Chulmleigh (/ˈtʃʌmli/ CHUM-lee) is a small Saxon hilltop market town (Note: Since at least 1292, Chulmleigh has held the right to hold a regular market, making it a market town. However, the parish council has not elected to give itself the status of a town as it could do under s.245(6) of the Local Government Act 1972, so it does not have a town council and cannot have a town mayor.) and civil parish in North Devon, in the heart of the English county of Devon. It lies 20 mi north west of Exeter, just north of the Mid Devon boundary, linked by the A377 and B3096 roads.

==History==
The first documentary reference to the place is in the Domesday Book of 1086 where it is recorded as Calmonlevge. The name derives from the Old English personal name Ceolmund and the common place-name element leah which has various meanings including "woodland", "a woodland clearing" and "meadow". At the time of Domesday the land was held by Baldwin the Sheriff from whom it passed to the Courtenay family, who made the settlement a borough in the mid-thirteenth century. Situated on the main road between Exeter and Barnstaple, Chulmleigh thrived during the 17th and 18th centuries; it was a centre of wool production, had a good market and three cattle fairs. The wool trade had ceased by the early 19th century, but the road traffic kept the town prosperous until a new turnpike road bypassed the town in about 1830; the opening in 1854 of the North Devon Railway also contributed to its decline.

Colleton is a historic estate within the parish.

==Description==
The parish includes the hamlets of Cheldon, Colleton and Week. It is surrounded, clockwise from the north, by the parishes of King's Nympton, Romansleigh, Meshaw, East Worlington, Chawleigh, Wembworthy (a short border only), Ashreigney, Burrington, and Chittlehamholt. In 2001 the population of the parish was 1,308, decreasing to 1,017 at the 2011 census.

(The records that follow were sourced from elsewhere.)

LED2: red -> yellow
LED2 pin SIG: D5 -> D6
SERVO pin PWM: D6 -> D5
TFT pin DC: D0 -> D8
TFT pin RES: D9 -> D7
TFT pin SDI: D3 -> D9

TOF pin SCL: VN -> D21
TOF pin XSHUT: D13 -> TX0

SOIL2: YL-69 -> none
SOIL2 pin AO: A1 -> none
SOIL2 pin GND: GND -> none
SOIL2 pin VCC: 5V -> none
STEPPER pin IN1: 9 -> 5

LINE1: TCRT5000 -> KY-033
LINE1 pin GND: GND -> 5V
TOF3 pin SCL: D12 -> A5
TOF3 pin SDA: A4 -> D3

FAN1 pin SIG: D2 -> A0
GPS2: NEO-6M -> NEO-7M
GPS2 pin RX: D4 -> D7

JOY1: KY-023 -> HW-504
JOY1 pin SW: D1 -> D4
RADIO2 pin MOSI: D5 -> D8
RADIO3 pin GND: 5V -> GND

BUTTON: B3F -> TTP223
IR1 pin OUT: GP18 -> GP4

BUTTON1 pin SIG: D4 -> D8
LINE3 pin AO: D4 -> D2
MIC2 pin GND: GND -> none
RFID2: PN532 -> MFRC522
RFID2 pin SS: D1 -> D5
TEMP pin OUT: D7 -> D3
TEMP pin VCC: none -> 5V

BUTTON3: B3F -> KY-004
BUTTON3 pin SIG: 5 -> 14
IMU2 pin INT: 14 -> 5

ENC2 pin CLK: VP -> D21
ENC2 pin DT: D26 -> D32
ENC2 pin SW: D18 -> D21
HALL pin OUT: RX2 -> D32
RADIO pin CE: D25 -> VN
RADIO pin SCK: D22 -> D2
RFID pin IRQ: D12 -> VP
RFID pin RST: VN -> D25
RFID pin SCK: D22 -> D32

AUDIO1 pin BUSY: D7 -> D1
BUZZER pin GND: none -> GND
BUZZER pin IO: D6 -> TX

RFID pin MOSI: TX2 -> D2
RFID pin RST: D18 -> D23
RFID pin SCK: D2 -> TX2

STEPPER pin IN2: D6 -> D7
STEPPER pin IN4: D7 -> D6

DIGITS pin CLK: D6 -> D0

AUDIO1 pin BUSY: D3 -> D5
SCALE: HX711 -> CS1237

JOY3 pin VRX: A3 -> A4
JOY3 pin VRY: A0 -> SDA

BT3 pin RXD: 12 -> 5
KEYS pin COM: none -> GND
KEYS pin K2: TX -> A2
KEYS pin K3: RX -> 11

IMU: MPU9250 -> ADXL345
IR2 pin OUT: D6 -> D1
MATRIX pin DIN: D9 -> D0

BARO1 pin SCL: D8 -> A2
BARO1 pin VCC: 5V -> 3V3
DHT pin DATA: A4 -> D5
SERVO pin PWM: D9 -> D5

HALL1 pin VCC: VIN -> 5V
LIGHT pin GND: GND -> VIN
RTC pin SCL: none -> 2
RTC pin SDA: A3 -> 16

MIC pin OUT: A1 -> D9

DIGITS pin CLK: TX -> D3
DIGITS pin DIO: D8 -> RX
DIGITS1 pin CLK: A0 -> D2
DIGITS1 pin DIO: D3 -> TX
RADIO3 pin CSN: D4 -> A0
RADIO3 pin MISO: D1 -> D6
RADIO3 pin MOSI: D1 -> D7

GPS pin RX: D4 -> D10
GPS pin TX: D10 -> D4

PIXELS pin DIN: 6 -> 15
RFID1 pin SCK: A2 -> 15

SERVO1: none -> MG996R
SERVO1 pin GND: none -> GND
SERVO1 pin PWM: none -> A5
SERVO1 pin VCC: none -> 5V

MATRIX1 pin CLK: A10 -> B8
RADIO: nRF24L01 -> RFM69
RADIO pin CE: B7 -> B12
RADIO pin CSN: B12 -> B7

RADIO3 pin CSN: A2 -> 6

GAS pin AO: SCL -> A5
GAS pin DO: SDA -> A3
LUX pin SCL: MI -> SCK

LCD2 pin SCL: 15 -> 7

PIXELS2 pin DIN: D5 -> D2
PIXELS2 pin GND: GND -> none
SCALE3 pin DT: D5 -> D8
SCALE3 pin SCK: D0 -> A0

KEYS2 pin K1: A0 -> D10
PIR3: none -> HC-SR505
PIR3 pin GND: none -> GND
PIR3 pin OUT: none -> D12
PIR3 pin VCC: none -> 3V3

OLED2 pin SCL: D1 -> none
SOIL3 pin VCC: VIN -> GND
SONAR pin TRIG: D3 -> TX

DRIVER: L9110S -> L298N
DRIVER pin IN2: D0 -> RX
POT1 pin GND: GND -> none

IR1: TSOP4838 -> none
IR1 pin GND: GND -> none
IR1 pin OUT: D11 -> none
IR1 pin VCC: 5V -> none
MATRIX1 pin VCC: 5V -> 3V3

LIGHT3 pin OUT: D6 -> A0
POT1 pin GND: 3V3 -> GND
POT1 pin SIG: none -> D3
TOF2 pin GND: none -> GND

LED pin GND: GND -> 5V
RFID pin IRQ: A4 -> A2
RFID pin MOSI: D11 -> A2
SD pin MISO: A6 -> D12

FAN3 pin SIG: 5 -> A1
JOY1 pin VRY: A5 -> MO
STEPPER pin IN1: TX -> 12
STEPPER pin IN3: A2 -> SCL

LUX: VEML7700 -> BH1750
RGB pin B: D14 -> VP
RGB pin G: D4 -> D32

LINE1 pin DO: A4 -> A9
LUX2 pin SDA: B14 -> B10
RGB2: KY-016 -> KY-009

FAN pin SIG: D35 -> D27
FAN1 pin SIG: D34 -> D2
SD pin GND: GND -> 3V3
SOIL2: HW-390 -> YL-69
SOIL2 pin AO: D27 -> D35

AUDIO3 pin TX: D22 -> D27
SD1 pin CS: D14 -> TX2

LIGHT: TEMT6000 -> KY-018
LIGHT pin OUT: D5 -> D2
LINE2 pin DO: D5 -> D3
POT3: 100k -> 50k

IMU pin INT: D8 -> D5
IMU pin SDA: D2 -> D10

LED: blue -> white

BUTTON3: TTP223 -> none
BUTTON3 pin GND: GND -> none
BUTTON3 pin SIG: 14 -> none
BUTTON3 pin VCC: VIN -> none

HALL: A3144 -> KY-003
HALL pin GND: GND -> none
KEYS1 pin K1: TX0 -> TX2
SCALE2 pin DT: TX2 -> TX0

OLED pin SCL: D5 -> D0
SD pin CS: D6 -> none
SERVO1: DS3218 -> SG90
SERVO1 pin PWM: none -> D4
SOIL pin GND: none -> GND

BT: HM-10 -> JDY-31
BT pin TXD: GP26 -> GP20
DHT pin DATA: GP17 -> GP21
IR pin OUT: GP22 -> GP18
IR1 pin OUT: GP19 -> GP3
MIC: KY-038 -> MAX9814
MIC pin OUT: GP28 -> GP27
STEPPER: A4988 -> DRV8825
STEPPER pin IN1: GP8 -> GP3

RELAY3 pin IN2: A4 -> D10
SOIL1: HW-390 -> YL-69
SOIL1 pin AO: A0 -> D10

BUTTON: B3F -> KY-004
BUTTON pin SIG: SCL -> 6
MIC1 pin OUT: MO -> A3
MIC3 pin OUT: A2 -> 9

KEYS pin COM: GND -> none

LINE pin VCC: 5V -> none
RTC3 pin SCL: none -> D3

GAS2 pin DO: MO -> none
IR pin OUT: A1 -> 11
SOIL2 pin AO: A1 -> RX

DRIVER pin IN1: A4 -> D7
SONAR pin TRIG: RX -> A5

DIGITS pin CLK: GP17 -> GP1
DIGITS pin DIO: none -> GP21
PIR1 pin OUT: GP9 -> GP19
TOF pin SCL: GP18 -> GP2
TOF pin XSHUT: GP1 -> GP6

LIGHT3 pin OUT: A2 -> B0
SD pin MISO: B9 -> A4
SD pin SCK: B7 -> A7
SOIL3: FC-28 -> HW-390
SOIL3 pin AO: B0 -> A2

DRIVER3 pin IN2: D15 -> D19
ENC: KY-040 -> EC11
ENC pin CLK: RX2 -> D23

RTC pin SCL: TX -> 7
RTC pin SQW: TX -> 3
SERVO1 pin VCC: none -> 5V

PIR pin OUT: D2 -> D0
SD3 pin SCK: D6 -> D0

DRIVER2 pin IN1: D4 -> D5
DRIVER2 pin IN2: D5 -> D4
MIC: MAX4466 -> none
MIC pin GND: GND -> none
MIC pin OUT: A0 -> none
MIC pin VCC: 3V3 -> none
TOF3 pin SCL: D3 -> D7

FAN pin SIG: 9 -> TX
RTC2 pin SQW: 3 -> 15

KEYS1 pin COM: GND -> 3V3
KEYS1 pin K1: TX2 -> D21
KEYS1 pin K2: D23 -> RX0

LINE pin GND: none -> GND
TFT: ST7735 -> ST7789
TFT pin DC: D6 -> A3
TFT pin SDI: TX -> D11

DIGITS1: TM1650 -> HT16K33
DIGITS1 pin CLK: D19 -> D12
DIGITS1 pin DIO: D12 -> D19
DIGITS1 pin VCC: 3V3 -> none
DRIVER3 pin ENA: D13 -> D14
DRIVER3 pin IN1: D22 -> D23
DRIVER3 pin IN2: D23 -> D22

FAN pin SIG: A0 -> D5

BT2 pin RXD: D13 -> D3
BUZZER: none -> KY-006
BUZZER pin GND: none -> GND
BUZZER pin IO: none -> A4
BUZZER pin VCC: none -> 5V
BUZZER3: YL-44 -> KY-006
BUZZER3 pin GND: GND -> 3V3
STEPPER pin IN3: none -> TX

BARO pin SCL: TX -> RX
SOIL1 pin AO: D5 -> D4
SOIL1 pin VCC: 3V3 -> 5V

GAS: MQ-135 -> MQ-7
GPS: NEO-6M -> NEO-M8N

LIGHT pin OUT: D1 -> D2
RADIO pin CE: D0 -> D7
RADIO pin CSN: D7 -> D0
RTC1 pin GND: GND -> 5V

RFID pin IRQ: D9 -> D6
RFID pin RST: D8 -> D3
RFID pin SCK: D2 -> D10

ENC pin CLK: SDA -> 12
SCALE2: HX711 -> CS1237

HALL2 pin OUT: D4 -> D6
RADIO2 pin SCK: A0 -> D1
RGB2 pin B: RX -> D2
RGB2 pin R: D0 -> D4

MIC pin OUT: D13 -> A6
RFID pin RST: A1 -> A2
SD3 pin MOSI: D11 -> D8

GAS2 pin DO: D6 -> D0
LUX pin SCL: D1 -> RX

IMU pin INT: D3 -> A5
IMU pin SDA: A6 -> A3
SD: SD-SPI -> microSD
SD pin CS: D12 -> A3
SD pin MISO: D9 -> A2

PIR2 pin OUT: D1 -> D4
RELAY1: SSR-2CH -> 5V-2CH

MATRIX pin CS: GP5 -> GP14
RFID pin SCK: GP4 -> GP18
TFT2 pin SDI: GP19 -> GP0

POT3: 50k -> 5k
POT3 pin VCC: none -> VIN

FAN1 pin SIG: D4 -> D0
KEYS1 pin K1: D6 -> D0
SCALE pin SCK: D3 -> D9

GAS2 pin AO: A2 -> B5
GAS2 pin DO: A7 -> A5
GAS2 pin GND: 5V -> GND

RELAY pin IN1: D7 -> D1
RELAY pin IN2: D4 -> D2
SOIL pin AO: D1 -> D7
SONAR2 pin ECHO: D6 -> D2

An electoral ward with the same name also exists whose total population at the same census was 2,081.

Because of its former prosperity the town has several fine old buildings, many constructed of cob and thatch. The parish church dedicated to St Mary Magdalene was originally a collegiate church and was founded early. It was completely rebuilt in the 15th century and partially restored in 1881.

Chulmleigh has a retained fire station which is part of Devon and Somerset Fire and Rescue Service. The secondary school is Chulmleigh College. The town's pub is the Old Court House on South Molton Street.

Local businesses and organisations include a health centre, a dentist, a convenience store, newsagent and post office, Chulmleigh Cricket Club, Chulmleigh Tennis Club, Winston Pincombe garage, a deli, a florist, a hair and beauty salon, a bakery, a craft shop, a charity shop, a monthly rural cinema, and Chulmleigh Golf Course.

==Transport==
Chumleigh is close to the Tarka Line, the railway from Exeter to . Kings Nympton railway station is within the parish although it is around 2 mi from the town. Eggesford station is closer to the town.

==Twin towns – sister cities==

Fontenay-le-Marmion is twinned with:
- FRA Fontenay-le-Marmion, France, since 1979.